Bitcoin Facing an 80% Crash by 2026? Here’s Why the Bears Might Be Wrong
Bitcoin's next 13 months could be a rollercoaster—if doom-and-gloom predictions hold water. But crypto veterans know these 'sky is falling' forecasts often miss the bigger picture.
Market cycles vs. panic math: Every halving year brings volatility, yet BTC's long-term trajectory keeps defying 'expert' crash calls. Remember when Wall Street swore it'd never reclaim $20K?
The 80% doomsday scenario: Short-term traders see blood, while institutional players quietly accumulate. Classic buy-the-dip psychology—if history rhymes.
Meanwhile, traditional finance still can't decide if crypto is 'rat poison' or their next revenue stream. Spoiler: They'll flip bullish right after liquidating weak hands.

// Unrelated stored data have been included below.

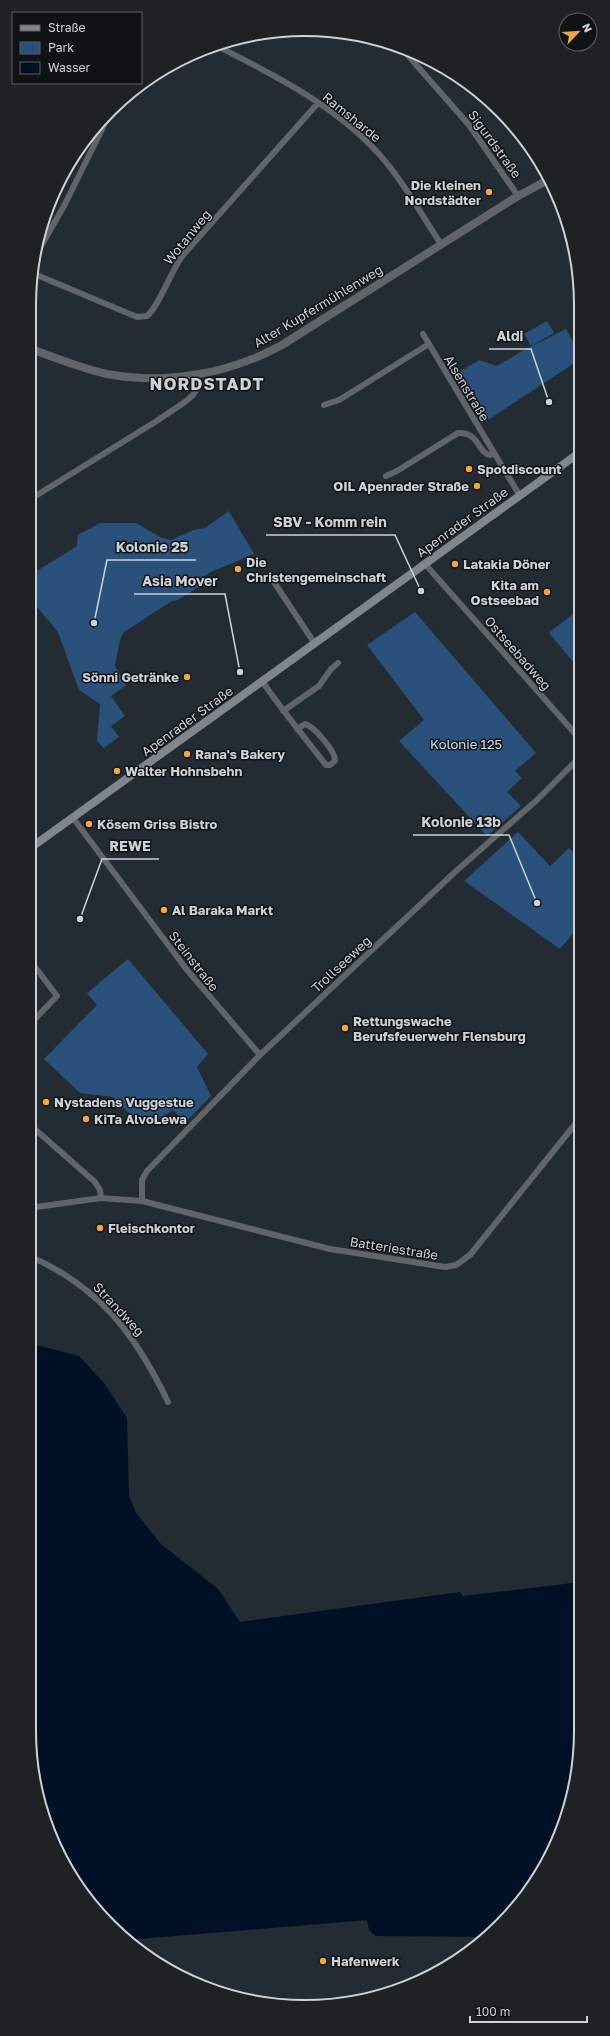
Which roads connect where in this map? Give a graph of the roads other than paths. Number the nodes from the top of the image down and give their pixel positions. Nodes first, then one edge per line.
1 (222, 49) edge
2 (409, 56) edge
3 (318, 103) junction
4 (102, 129) edge
5 (544, 182) edge
6 (518, 196) junction
7 (43, 244) edge
8 (441, 244) junction
9 (38, 275) edge
10 (423, 334) dead end
11 (429, 344) junction
12 (36, 350) edge
13 (196, 374) junction
14 (324, 405) dead end
15 (494, 453) junction
16 (574, 457) edge
17 (386, 476) dead end
18 (36, 496) edge
19 (520, 496) junction
20 (425, 564) junction
21 (270, 576) dead end
22 (315, 644) junction
23 (338, 663) dead end
24 (262, 681) junction
25 (283, 711) junction
26 (297, 729) junction
27 (574, 732) edge
28 (574, 763) edge
29 (73, 818) junction
30 (36, 844) edge
31 (36, 968) edge
32 (36, 1018) edge
33 (260, 1055) junction
34 (574, 1125) edge
35 (36, 1130) edge
36 (102, 1198) junction
37 (142, 1201) junction
38 (36, 1207) edge
39 (36, 1260) edge
40 (168, 1402) dead end

1 - 3 street, Ramsharde
2 - 6 street, Sigurdstraße
3 - 8 street, Ramsharde
3 - 9 street, Wotanweg
4 - 7 street
5 - 6 street, Alter Kupfermühlenweg
6 - 8 street, Alter Kupfermühlenweg
8 - 13 street, Alter Kupfermühlenweg
10 - 11 street, Alsenstraße
11 - 14 street
11 - 15 street, Alsenstraße
12 - 13 street, Alter Kupfermühlenweg
13 - 18 street
15 - 17 street, Alsenstraße
15 - 19 street, Alsenstraße
16 - 19 main road, Apenrader Straße
19 - 20 main road, Apenrader Straße
20 - 22 main road, Apenrader Straße
20 - 27 street, Ostseebadweg
21 - 22 street
22 - 24 main road, Apenrader Straße
23 - 25 street
24 - 25 street
24 - 29 main road, Apenrader Straße
25 - 26 street
26 - 26 street
28 - 33 street, Trollseeweg
29 - 30 main road, Apenrader Straße
29 - 33 street, Steinstraße
31 - 32 street
33 - 37 street, Trollseeweg
34 - 37 street, Batteriestraße
35 - 36 street
36 - 37 street, Batteriestraße
36 - 38 street, Batteriestraße
39 - 40 street, Strandweg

Can History Repeat and Will Bitcoin Lose 70% to 90% of Its Value Again?
In the previous cycles, Bitcoin was backed only by retail investors, with a few institutional clients taking entry positions. It barely had the support of trillion-dollar asset managers like VanEck, BlackRock, and Fidelity, among others. The cycle in 2025 is much different than the previous ones as institutional clients are heavily buying BTC.
If Bitcoin loses 70 to 90% of its value, its price could plunge to $24,000 to $30,000 in the next 12 to 18 months. The crash could occur only if all institutional clients pull out their ETF holdings at once. The chances of that happening are minimal, as even the WHITE House is showing support for BTC.